How would you solve the inequality $\sin x \gt \cos x$?

Question

$$\sin x \gt \cos x, \qquad (-2\pi <x <2\pi)$$

I tried an approach saying that $\tan x\gt1$ but apparently the solution, which is $\frac{\pi}{4}<x<\frac{5\pi}{4}$ is not good.

It's a bit confusing.

Answer 1

for $$0<x<\frac{\pi}{4}, \qquad \sin x<\cos x$$ and for $$\frac{\pi}{4}<x<\frac{\pi}{2}, \qquad \sin x>\cos x$$

Answer 2

Draw (or plot) a picture and take the $2\pi$ periodicity into account.

Answer 3

First look at where $\sin x = \cos x$ (the unit circle will be of help).

Here is the unit circle available at Wikipedia. The ordered pairs along the circumference correspond to $\;(\cos \theta, \sin\theta)$

There are two such solutions $x_1, x_2 \in [0, 2\pi]$: $\;\pi/4, 5\pi/4$. $\sin (\pi/4) = \cos(\pi/4) = 1/2,\;$ and $\;\sin(5\pi/4) = \cos (5\pi/4) = -1/2$.

That will give you intervals to check for when $\sin x > \cos x$. It looks like given your comment below your answer that you correctly found when $\sin x > \cos x$ on the interval $x\in [0, 2\pi]$!

Answer 4

First split the problem in 4 sub-problems regarding each interval.

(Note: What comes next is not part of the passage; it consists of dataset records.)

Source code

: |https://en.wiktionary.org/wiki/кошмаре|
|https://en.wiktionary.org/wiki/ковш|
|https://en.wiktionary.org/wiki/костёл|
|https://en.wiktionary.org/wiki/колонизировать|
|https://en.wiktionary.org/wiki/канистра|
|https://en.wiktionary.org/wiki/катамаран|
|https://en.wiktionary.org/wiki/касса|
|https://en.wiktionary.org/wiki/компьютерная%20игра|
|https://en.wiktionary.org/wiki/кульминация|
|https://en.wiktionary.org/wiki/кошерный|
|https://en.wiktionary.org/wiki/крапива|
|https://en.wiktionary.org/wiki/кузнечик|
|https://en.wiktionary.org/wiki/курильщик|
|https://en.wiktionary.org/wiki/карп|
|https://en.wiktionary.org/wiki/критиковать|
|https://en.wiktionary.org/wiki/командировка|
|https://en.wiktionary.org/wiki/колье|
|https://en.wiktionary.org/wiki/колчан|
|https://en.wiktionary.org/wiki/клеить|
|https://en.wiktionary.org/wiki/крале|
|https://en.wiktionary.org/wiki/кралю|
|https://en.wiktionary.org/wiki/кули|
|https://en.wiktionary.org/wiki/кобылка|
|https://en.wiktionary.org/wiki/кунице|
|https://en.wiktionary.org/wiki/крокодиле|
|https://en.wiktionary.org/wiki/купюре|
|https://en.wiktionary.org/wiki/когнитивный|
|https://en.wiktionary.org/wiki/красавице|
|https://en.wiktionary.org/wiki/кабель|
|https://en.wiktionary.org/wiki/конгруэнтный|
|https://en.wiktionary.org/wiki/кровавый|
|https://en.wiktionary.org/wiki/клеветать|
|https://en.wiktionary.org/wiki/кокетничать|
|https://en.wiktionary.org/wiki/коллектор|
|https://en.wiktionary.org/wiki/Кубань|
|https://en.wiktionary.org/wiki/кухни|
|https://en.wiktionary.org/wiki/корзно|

Reduce every angle to a respective angle in the first quadrant. Then find the angle where both values have same value and use the fact that sine is increasing, while cosine is decreasing function in the first quadrant.

Another way is to shift one angle by 90, and use one well known trigonometric identity:

$$\sin(x)>\cos(x) = \sin(90 -x)$$ $$\sin(x) - \sin(90 - x) >0$$ $$2\sin(x - 45)\cos(45) > 0$$

Now just find when $\sin(x-45) > 0$

Your idea is good, but you don't applied it well, since when you divide by a negative number the sign changes.

Answer 5

This is a version of the trigonometric circle.

At each point on the circle, the $\;y$-coordinate denotes the value of sine, and the $\;x$- coordinate the value of cosine, and since you've edited your question and you only want the values in the circle and its negative for which the inequality is true, the diagram almost-almost gives you the complete answer...

Algebraically:

$$\text{For}\;\;x\ge 0:\;\;\;\sin x>\cos x\iff\begin{cases}\frac\pi4<x<\frac{3\pi}4&,\;\;\text{or}\\{}\\ \pi<x<\frac{5\pi}4&,\;\;\text{or}\\{}\\ \frac{7\pi}4<x<2\pi\end{cases}$$

Now, what to do with $\;x<0\;$ ? Well, that's for you now to figure out using that

$$x<0\implies -x>0\;,\;\;\sin(-x)=-\sin x\;,\;\;\cos(-x)=\cos x\ldots$$

Answer 6

Over the interval $−2\pi < x < 2\pi$, $\cos x$ as well as $\sin x$ can have negative values. $\tan x>1$ would be good approach for finding $|\sin x|>|\cos x|$.